Real GDP fell 0.9% (saar) during Q2, following a 1.6% decline during Q1. That's a "growth recession" in our opinion. It is widely believed that two consecutive quarters of declining real GDP is an outright recession. However, it won't be an official recession until the Dating Committee of the National Bureau of Economic Research says so. They might not do so since it is so mild so far unless the economy continues to decline during the second half of this year.
While we are waiting for them to decide whether we are in a recession or not, let's just call it a "banana."
“Between 1973 and 1975 we had the deepest banana that we had in 35 years, and yet inflation dipped only very briefly,” the economist Alfred Kahn, who headed the Carter administration’s task force to fight inflation, once said. He substituted “banana” for the word “recession.” The reason, he amiably explained, was that references to recessions seemed to make people nervous and irritable. Of course, one of the people made most irritable was his boss, President Jimmy Carter.
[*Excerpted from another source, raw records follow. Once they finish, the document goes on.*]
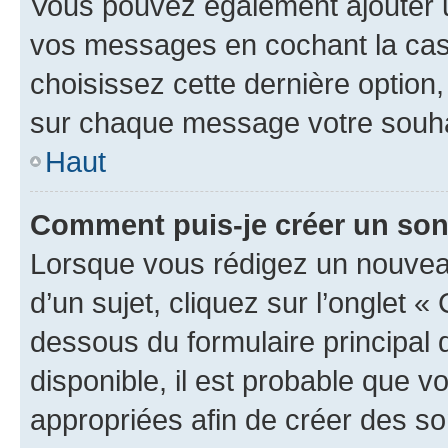
Vous pouvez également ajouter u
vos messages en cochant la case
choisissez cette dernière option, 
sur chaque message votre souhai
Haut
Comment puis-je créer un so
Lorsque vous rédigez un nouvea
d’un sujet, cliquez sur l’onglet 
dessous du formulaire principal d
disponible, il est probable que 
appropriées afin de créer des so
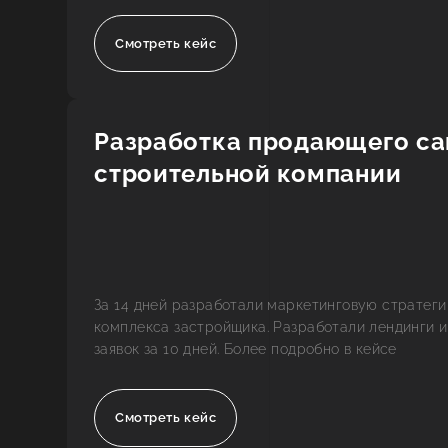
Смотреть кейс
Разработка продающего са
строительной компании
За 14 дней разработали маркетинговую стратег
комплекса застройщика. Разработали лендинги и
заявок за 10 дней. Более подробно в кейсе
Смотреть кейс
For now, Fed officials remain on course to tighten monetary policy again at their September meeting, even at the risk of an economic squished banana. That's because inflation remains too high. The price index for GDP increased 8.7 % in Q2, compared with an increase of 8.2% in Q1. It is up 7.5% and 6.3% y/y with and without food and energy (chart below). The PCE price index increased 7.1%, the same rate as Q1. Excluding food and energy prices, the PCE price index increased 4.4%, down from 5.2%.